■ What needs to be done
The records below are to be reproduced exactly, and no picture should appear in the copy.

■ Excerpted data
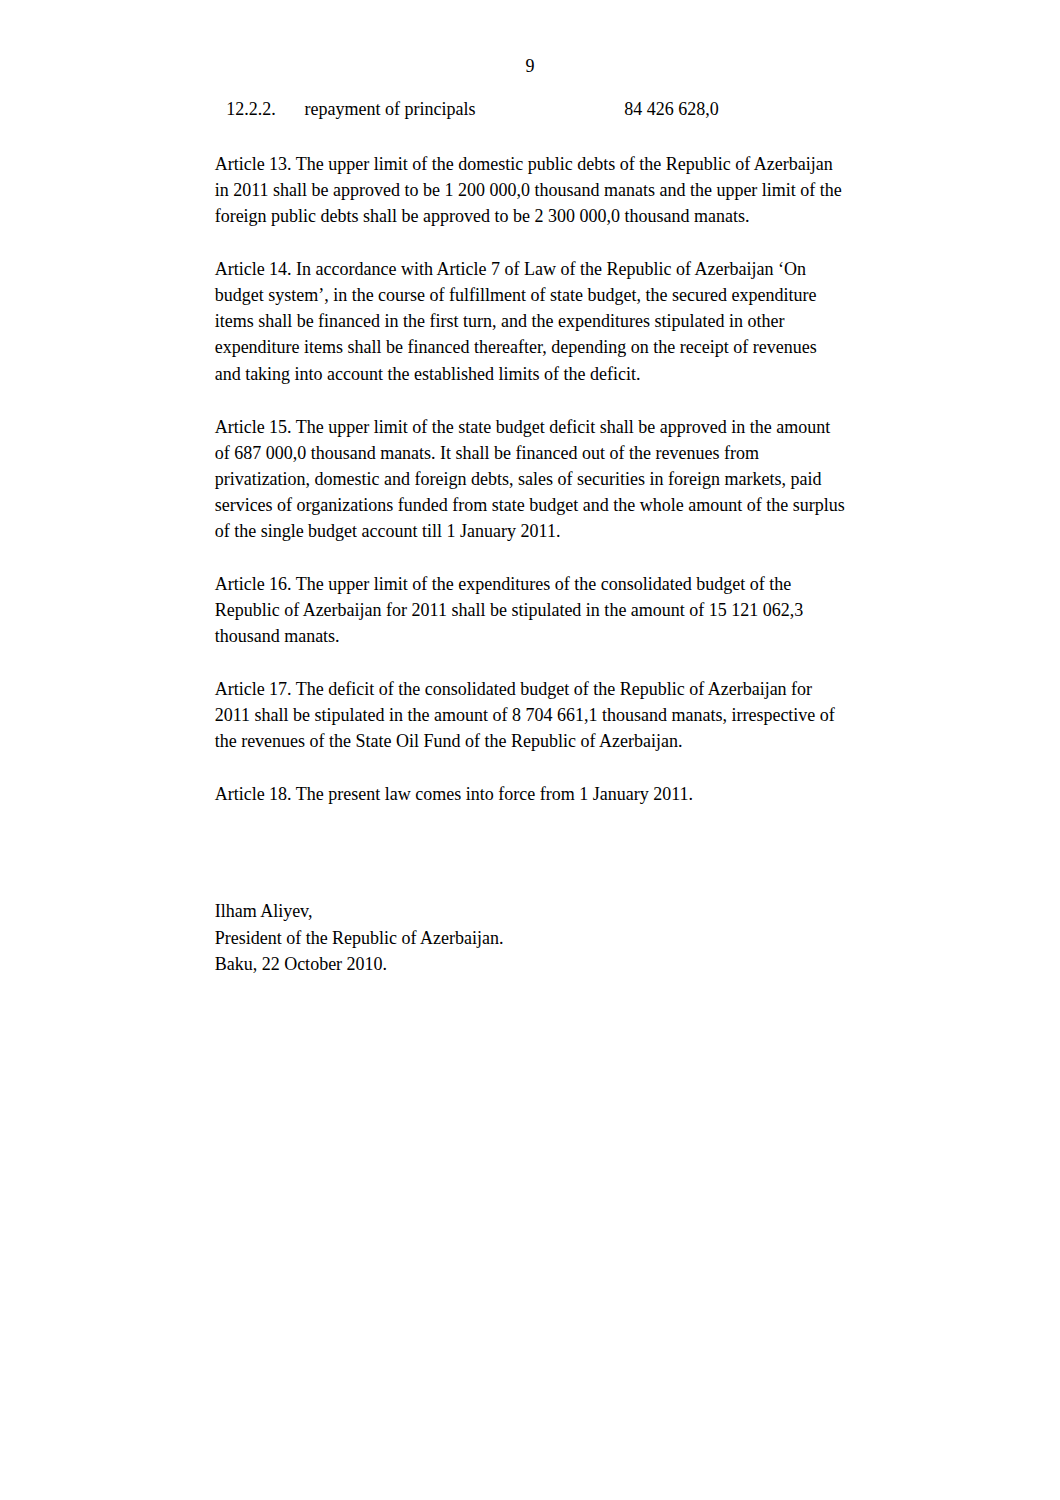9
12.2.2. repayment of principals 84 426 628,0
Article 13. The upper limit of the domestic public debts of the Republic of Azerbaijan in 2011 shall be approved to be 1 200 000,0 thousand manats and the upper limit of the foreign public debts shall be approved to be 2 300 000,0 thousand manats.
Article 14. In accordance with Article 7 of Law of the Republic of Azerbaijan ‘On budget system’, in the course of fulfillment of state budget, the secured expenditure items shall be financed in the first turn, and the expenditures stipulated in other expenditure items shall be financed thereafter, depending on the receipt of revenues and taking into account the established limits of the deficit.
Article 15. The upper limit of the state budget deficit shall be approved in the amount of 687 000,0 thousand manats. It shall be financed out of the revenues from privatization, domestic and foreign debts, sales of securities in foreign markets, paid services of organizations funded from state budget and the whole amount of the surplus of the single budget account till 1 January 2011.
Article 16. The upper limit of the expenditures of the consolidated budget of the Republic of Azerbaijan for 2011 shall be stipulated in the amount of 15 121 062,3 thousand manats.
Article 17. The deficit of the consolidated budget of the Republic of Azerbaijan for 2011 shall be stipulated in the amount of 8 704 661,1 thousand manats, irrespective of the revenues of the State Oil Fund of the Republic of Azerbaijan.
Article 18. The present law comes into force from 1 January 2011.
Ilham Aliyev,
President of the Republic of Azerbaijan.
Baku, 22 October 2010.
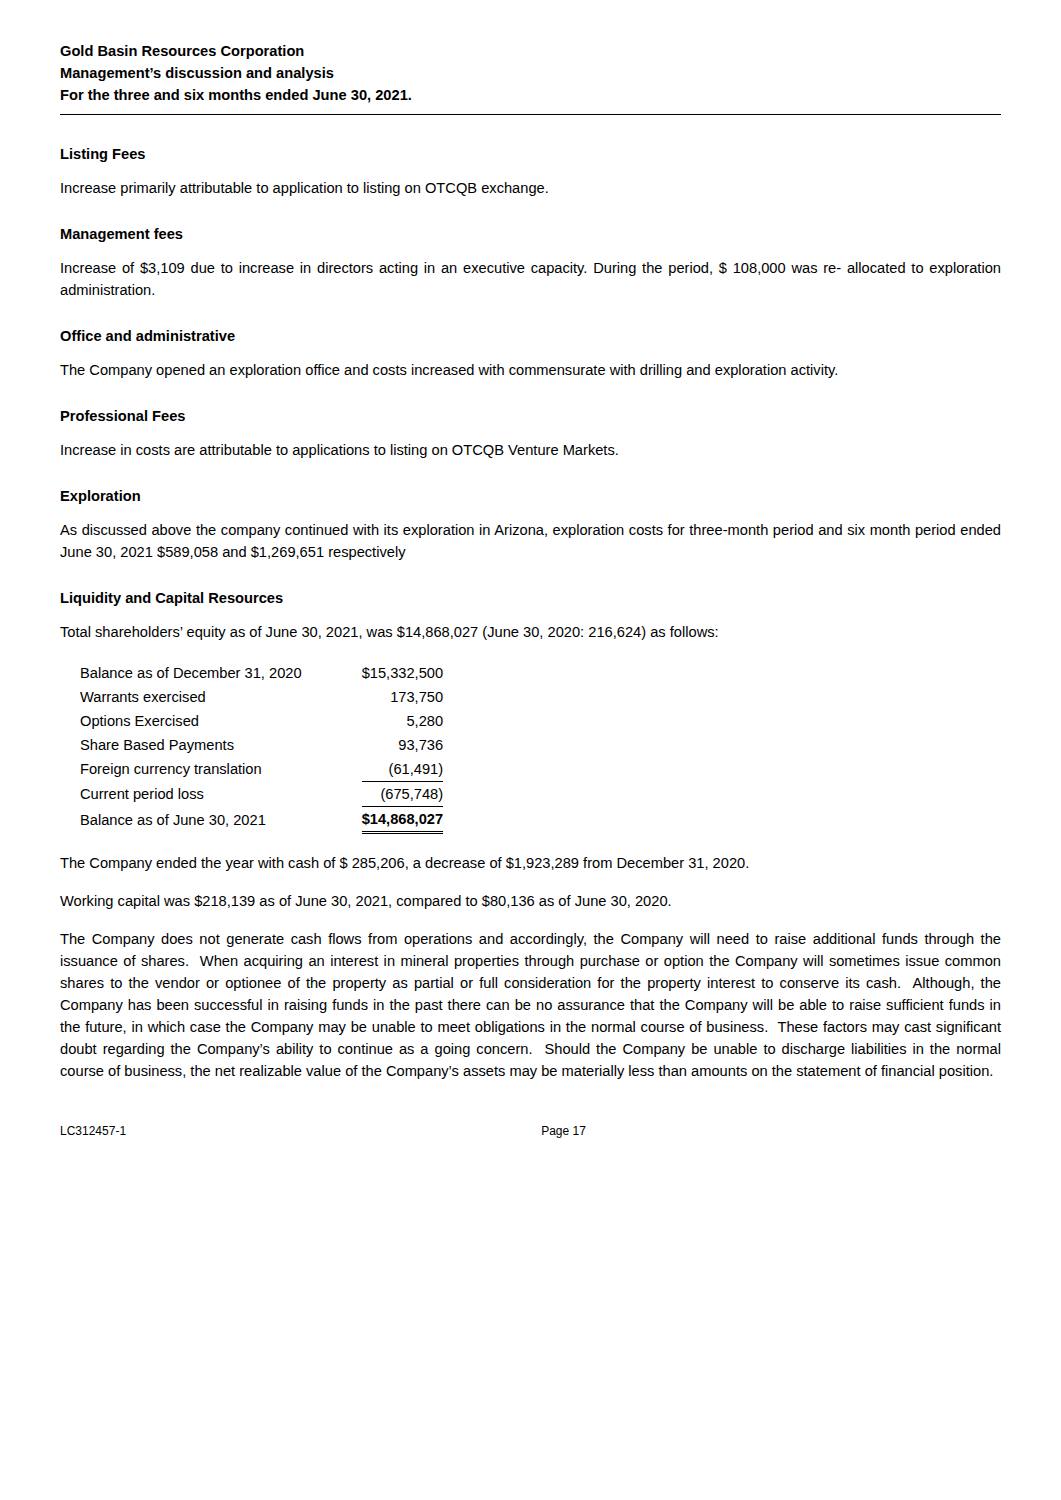Gold Basin Resources Corporation
Management’s discussion and analysis
For the three and six months ended June 30, 2021.
Listing Fees
Increase primarily attributable to application to listing on OTCQB exchange.
Management fees
Increase of $3,109 due to increase in directors acting in an executive capacity. During the period, $ 108,000 was re- allocated to exploration administration.
Office and administrative
The Company opened an exploration office and costs increased with commensurate with drilling and exploration activity.
Professional Fees
Increase in costs are attributable to applications to listing on OTCQB Venture Markets.
Exploration
As discussed above the company continued with its exploration in Arizona, exploration costs for three-month period and six month period ended June 30, 2021 $589,058 and $1,269,651 respectively
Liquidity and Capital Resources
Total shareholders’ equity as of June 30, 2021, was $14,868,027 (June 30, 2020: 216,624) as follows:
| Balance as of December 31, 2020 | $15,332,500 |
| Warrants exercised | 173,750 |
| Options Exercised | 5,280 |
| Share Based Payments | 93,736 |
| Foreign currency translation | (61,491) |
| Current period loss | (675,748) |
| Balance as of June 30, 2021 | $14,868,027 |
The Company ended the year with cash of $ 285,206, a decrease of $1,923,289 from December 31, 2020.
Working capital was $218,139 as of June 30, 2021, compared to $80,136 as of June 30, 2020.
The Company does not generate cash flows from operations and accordingly, the Company will need to raise additional funds through the issuance of shares. When acquiring an interest in mineral properties through purchase or option the Company will sometimes issue common shares to the vendor or optionee of the property as partial or full consideration for the property interest to conserve its cash. Although, the Company has been successful in raising funds in the past there can be no assurance that the Company will be able to raise sufficient funds in the future, in which case the Company may be unable to meet obligations in the normal course of business. These factors may cast significant doubt regarding the Company’s ability to continue as a going concern. Should the Company be unable to discharge liabilities in the normal course of business, the net realizable value of the Company’s assets may be materially less than amounts on the statement of financial position.
LC312457-1 Page 17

■ Response box
9
12.2.2. repayment of principals 84 426 628,0
Article 13. The upper limit of the domestic public debts of the Republic of Azerbaijan in 2011 shall be approved to be 1 200 000,0 thousand manats and the upper limit of the foreign public debts shall be approved to be 2 300 000,0 thousand manats.
Article 14. In accordance with Article 7 of Law of the Republic of Azerbaijan ‘On budget system’, in the course of fulfillment of state budget, the secured expenditure items shall be financed in the first turn, and the expenditures stipulated in other expenditure items shall be financed thereafter, depending on the receipt of revenues and taking into account the established limits of the deficit.
Article 15. The upper limit of the state budget deficit shall be approved in the amount of 687 000,0 thousand manats. It shall be financed out of the revenues from privatization, domestic and foreign debts, sales of securities in foreign markets, paid services of organizations funded from state budget and the whole amount of the surplus of the single budget account till 1 January 2011.
Article 16. The upper limit of the expenditures of the consolidated budget of the Republic of Azerbaijan for 2011 shall be stipulated in the amount of 15 121 062,3 thousand manats.
Article 17. The deficit of the consolidated budget of the Republic of Azerbaijan for 2011 shall be stipulated in the amount of 8 704 661,1 thousand manats, irrespective of the revenues of the State Oil Fund of the Republic of Azerbaijan.
Article 18. The present law comes into force from 1 January 2011.
Ilham Aliyev,
President of the Republic of Azerbaijan.
Baku, 22 October 2010.
Gold Basin Resources Corporation
Management’s discussion and analysis
For the three and six months ended June 30, 2021.
Listing Fees
Increase primarily attributable to application to listing on OTCQB exchange.
Management fees
Increase of $3,109 due to increase in directors acting in an executive capacity. During the period, $ 108,000 was re- allocated to exploration administration.
Office and administrative
The Company opened an exploration office and costs increased with commensurate with drilling and exploration activity.
Professional Fees
Increase in costs are attributable to applications to listing on OTCQB Venture Markets.
Exploration
As discussed above the company continued with its exploration in Arizona, exploration costs for three-month period and six month period ended June 30, 2021 $589,058 and $1,269,651 respectively
Liquidity and Capital Resources
Total shareholders’ equity as of June 30, 2021, was $14,868,027 (June 30, 2020: 216,624) as follows:
| Balance as of December 31, 2020 | $15,332,500 |
| Warrants exercised | 173,750 |
| Options Exercised | 5,280 |
| Share Based Payments | 93,736 |
| Foreign currency translation | (61,491) |
| Current period loss | (675,748) |
| Balance as of June 30, 2021 | $14,868,027 |
The Company ended the year with cash of $ 285,206, a decrease of $1,923,289 from December 31, 2020.
Working capital was $218,139 as of June 30, 2021, compared to $80,136 as of June 30, 2020.
The Company does not generate cash flows from operations and accordingly, the Company will need to raise additional funds through the issuance of shares. When acquiring an interest in mineral properties through purchase or option the Company will sometimes issue common shares to the vendor or optionee of the property as partial or full consideration for the property interest to conserve its cash. Although, the Company has been successful in raising funds in the past there can be no assurance that the Company will be able to raise sufficient funds in the future, in which case the Company may be unable to meet obligations in the normal course of business. These factors may cast significant doubt regarding the Company’s ability to continue as a going concern. Should the Company be unable to discharge liabilities in the normal course of business, the net realizable value of the Company’s assets may be materially less than amounts on the statement of financial position.
LC312457-1 Page 17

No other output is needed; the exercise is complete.